MRPR Pro-Tip: Specifically, regarding the PPP loan updates, we have seen these provisions get changed back and forth all year between flexible and less flexible. Due to a short window of time before year-end and final details not being available, we do not recommend immediate decision changes.
We understand documentation may be streamlined yet will remain extremely important. With that, we advise you to continue forward on where you are at with calculations of Full-Time Employees (FTEs) and payroll costs for your covered period as well as preparing documentation – this is the most time consuming of the process, not the application itself. As always, the time frame for applying for forgiveness is 10 months from the end of your covered period. More clarification will be coming available and it may be prudent to wait and assess before submitting your application. Each situation will differ.
Updates for Business Taxpayers
Business Meals Fully Deductible until 2022
The new stimulus package provides that business-purpose meals purchased from a restaurant are 100% deductible for tax purposes if purchased before January 1, 2023. This provision is not retroactive to the 2020 tax year.

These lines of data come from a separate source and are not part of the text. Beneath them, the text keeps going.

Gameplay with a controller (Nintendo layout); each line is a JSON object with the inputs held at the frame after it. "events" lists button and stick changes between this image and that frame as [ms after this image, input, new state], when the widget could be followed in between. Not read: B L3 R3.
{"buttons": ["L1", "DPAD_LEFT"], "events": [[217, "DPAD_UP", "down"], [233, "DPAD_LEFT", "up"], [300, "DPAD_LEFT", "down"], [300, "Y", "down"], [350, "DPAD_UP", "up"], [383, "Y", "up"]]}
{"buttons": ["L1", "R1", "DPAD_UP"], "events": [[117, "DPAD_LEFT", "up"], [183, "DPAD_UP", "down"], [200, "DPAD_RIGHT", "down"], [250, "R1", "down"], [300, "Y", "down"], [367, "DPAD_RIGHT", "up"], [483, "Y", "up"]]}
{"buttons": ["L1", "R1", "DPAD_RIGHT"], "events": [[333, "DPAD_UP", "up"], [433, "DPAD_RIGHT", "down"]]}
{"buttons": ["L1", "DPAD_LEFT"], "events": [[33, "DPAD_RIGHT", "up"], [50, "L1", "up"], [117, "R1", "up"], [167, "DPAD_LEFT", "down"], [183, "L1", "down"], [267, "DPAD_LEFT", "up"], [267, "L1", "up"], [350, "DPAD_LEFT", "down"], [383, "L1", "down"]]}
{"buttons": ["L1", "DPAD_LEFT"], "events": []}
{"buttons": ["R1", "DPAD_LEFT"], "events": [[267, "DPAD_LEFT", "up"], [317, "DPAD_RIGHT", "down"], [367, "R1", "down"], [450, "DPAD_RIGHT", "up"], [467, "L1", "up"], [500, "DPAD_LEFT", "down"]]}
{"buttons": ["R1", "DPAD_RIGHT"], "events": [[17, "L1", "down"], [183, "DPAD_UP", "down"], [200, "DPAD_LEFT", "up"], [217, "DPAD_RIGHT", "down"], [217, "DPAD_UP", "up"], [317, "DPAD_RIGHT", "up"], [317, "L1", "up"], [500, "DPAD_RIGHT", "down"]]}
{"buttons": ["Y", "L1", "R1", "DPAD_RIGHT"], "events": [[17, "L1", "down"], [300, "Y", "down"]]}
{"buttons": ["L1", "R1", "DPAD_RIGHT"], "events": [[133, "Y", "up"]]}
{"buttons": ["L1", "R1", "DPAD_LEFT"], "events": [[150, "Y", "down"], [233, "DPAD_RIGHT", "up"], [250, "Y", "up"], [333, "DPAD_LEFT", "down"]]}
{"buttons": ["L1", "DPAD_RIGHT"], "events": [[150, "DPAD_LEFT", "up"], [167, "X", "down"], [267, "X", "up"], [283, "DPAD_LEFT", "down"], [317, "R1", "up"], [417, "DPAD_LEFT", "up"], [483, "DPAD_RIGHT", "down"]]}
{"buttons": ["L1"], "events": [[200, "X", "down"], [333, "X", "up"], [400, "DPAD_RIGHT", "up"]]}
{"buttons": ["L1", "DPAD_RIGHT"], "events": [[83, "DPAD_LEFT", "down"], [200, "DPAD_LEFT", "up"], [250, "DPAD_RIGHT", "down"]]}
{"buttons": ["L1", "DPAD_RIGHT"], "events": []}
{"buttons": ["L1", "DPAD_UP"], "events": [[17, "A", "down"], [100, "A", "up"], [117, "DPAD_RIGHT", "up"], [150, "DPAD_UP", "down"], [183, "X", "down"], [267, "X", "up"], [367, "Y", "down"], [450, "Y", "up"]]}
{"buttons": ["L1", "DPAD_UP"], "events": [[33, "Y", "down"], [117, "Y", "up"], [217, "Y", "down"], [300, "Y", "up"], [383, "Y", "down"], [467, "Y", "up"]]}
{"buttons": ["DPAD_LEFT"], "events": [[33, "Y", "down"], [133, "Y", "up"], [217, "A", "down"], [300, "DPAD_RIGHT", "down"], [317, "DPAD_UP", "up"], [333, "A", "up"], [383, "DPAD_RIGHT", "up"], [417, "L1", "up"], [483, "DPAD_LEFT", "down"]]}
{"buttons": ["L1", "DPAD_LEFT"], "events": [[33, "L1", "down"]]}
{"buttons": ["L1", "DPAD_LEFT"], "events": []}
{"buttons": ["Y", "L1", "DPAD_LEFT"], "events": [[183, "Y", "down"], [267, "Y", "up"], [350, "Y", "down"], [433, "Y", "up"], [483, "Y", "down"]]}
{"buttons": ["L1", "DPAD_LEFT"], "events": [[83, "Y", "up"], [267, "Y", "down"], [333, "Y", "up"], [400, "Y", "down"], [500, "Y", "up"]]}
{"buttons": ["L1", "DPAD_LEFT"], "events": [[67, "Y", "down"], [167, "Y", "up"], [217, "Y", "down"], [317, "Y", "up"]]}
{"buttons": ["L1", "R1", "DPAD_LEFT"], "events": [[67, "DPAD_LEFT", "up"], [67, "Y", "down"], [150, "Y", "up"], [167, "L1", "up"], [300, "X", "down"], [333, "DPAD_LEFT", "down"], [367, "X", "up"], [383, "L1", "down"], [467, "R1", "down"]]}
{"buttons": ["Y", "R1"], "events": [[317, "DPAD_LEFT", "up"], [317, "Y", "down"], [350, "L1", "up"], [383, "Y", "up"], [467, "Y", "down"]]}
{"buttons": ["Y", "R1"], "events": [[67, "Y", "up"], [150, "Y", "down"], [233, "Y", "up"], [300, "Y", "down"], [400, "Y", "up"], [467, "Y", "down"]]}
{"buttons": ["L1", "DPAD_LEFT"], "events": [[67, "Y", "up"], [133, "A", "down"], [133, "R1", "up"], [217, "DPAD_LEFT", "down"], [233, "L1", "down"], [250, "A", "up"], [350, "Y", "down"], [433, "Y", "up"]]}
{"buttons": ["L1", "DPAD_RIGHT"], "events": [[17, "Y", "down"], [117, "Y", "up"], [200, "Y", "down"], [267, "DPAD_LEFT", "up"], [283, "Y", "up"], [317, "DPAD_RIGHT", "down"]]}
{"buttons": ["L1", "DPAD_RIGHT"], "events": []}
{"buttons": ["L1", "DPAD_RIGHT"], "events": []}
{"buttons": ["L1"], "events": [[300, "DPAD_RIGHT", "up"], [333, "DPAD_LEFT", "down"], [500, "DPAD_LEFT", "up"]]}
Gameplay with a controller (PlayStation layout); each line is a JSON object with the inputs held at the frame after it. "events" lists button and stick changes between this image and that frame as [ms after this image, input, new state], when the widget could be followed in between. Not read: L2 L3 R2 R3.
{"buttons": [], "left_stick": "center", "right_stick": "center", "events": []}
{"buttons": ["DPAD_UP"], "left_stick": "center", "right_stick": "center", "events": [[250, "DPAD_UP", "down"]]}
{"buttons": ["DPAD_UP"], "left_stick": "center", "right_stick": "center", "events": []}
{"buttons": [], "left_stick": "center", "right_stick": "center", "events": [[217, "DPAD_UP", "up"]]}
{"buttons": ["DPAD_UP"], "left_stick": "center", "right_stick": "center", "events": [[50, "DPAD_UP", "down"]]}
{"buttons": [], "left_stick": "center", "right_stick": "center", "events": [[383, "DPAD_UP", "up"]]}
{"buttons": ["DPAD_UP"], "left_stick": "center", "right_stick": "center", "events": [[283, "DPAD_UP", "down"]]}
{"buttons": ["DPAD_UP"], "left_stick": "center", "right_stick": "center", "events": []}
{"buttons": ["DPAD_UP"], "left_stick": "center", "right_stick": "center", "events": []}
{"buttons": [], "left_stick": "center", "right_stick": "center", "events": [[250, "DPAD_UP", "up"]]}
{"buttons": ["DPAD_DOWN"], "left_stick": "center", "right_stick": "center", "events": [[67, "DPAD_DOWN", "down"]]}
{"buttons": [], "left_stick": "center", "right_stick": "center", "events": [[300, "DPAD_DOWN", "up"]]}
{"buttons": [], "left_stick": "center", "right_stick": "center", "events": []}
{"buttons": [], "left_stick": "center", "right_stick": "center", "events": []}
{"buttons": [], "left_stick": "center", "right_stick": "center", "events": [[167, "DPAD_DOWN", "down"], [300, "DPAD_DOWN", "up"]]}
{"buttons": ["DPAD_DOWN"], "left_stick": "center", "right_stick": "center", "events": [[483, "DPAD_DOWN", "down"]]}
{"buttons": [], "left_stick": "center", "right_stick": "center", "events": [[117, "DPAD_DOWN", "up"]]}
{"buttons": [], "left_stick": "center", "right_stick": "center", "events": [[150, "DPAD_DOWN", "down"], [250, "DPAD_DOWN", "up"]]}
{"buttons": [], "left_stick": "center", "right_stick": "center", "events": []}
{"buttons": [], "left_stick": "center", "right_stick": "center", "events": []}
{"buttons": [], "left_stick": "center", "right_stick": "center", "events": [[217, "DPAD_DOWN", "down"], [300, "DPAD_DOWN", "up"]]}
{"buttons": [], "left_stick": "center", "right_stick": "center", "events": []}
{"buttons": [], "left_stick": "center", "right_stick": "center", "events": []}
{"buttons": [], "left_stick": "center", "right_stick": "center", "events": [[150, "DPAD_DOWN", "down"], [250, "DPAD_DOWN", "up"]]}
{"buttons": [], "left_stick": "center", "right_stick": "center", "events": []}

Several Credits Extended or Made Permanent
The new legislation extends or makes permanent a variety of business tax credits and deductions, such as the 179D deduction for energy-efficient commercial buildings. Businesses in many industry lines will benefit from these extensions.
Individual Taxpayers Updates
New Direct Payments to Taxpayers
Americans who file tax returns will soon receive an additional stimulus payment of $600 per taxpayer ($1,200 if married filing jointly), as well as $600 for every qualifying child in the taxpayer’s household (dependents above the age of 17, including college students are not included). The payment will phase out when the taxpayer’s income reaches a certain threshold ($75,000 for single filers, $112,500 for heads of household, and $150,000 if married filing jointly.) Additionally, the qualifying period is retroactive. If you did not qualify for a stimulus payment from the CARES Act but your income has been substantially reduced because of the COVID pandemic, you should consult your tax professional to see if you qualify to get a portion of the prior stimulus as well.
Expanded federal unemployment insurance benefits have been renewed.
The additional $600 per week of unemployment benefits that were in place and expired in July have been renewed, but at a reduced $300 per week for all workers receiving unemployment through March 14th, 2021.
Educator expense deduction expanded.
Teachers and other educators who claim the educator expense deduction can now include personal protective equipment (PPE) in their qualifying expenses. This is useful for teachers returning to in-person instruction.
Emergency financial aid grants not considered taxable income.
For students who receive emergency financial aid grants under certain circumstances, the income from those grants is no longer considered taxable forgiveness-of debt income. As the incoming Biden administration considers extending this type of aid to students encumbered with debt, this provision prevents a surprise to students who have debt forgiven by the emergency grant.
*At the time of publication, there is uncertainty that this Act will be signed. President Trump has vocalized his thoughts on a need for a larger stimulus checks for Individual Tax Payers requesting that the amount be $2,000 per individual vs. $600 per individual.
We at MRPR will continue to monitor the new legislation and any future COVID stimulus considered by Congress. In the meantime, we hope you have a wonderful Holiday Season and we look forward to connecting in the New Year!